Well, the Florida Supreme Court just ruled that they are not valid for commercial purposes — go-cart races, all-terrain-vehicle courses and that kind of thing.
The practical result is that these Florida businesses can now be sued if kids get hurt. They'll either have to make sure they have good insurance, make sure they don't have accidents, stop allowing kids or go out of business.
Just to be clear: This ruling doesn't deal with the waivers that parents sign for nonprofit activities such as school and church groups, Boy and Girl Scouts and so forth.
But critics are worried that even for those groups, the line between "commercial" and "nonprofit" will be blurred, and will lead to more lawsuits.
Is a school field trip to an attraction that charges admission "commercial"? What if the kids get there on charter buses? What if a Scout troop goes to Disney World?
"Every county in Florida is going to be affected to some degree," predicts Adam Babington, a lawyer for the Florida Chamber of Commerce.
But the lawyer who won the case says it means only that businesses no longer have total immunity because parents sign a piece of paper saying, "It's okay if you hurt or kill him."
The lawyer, Bard Rockenbach of West Palm Beach, says businesses should be able to operate safely without requiring parents to sign away their rights. "It's the threat of getting sued that makes people behave reasonably and keeps kids safe," he says.

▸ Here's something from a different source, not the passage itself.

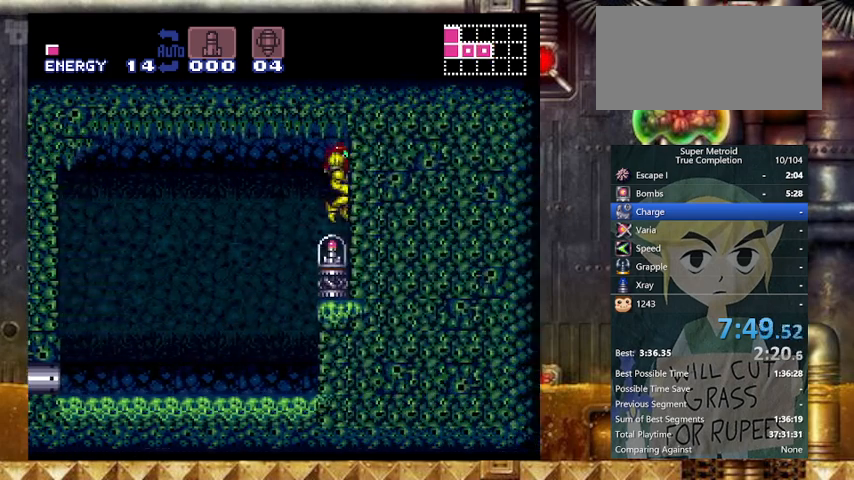
{"buttons": ["DPAD_RIGHT"], "events": [[100, "X", "down"], [267, "X", "up"]]}
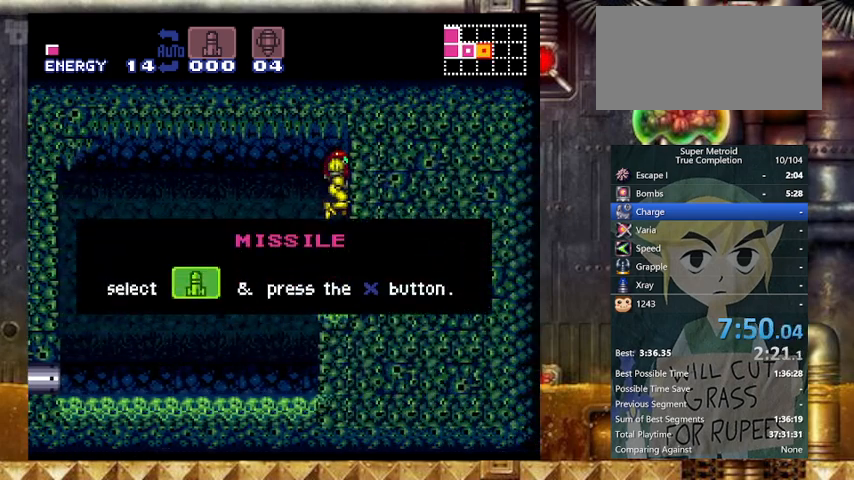
{"buttons": ["Y", "DPAD_RIGHT"], "events": [[67, "Y", "down"]]}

The case of Kirton vs. Fields was born on May 10, 2003, at a motorsports park in South Florida. A father allowed his 14-year-old son to ride an all-terrain vehicle, which landed on top of him during a jump and killed him. The personal representative of the boy's estate sued the park.
The trial court ruled that the father had willingly signed the waiver and ruled for the racetrack. An appeals court reversed the ruling. The case went to the Supreme Court.
The vote in the court's Dec. 11 ruling was 4-1. The majority found that a child has his or her own lifetime interest, personal and property rights that a parent cannot simply fork over to a business.
"It cannot be presumed," the opinion said, "that a parent who has decided to voluntarily risk a minor child's physical well-being is acting in the child's best interest."
The lone dissenter was Justice Charles T. Wells, who said the court was making up a legal standard that ought to be up to the Legislature.
Wells has a point. On the other hand, our Legislature is famously anti-lawyer and anti-lawsuit. It would be easy just to pass a law saying that parents can waive the right to sue no matter what.
I can already hear the rhetoric about "trusting parents to make decisions concerning their own children."
But the question is whether we trust all parents all the time to make the right, fully informed decision — and that if they make the wrong one and get their kid killed or permanently injured, that it's just fine by the rest of us.
If so, then the Legislature should pass an "anything goes" law that restores the power of parents to waive their kids' rights for any activity, no matter the danger. If not, the Legislature needs to come up with something else. I vote for "something else."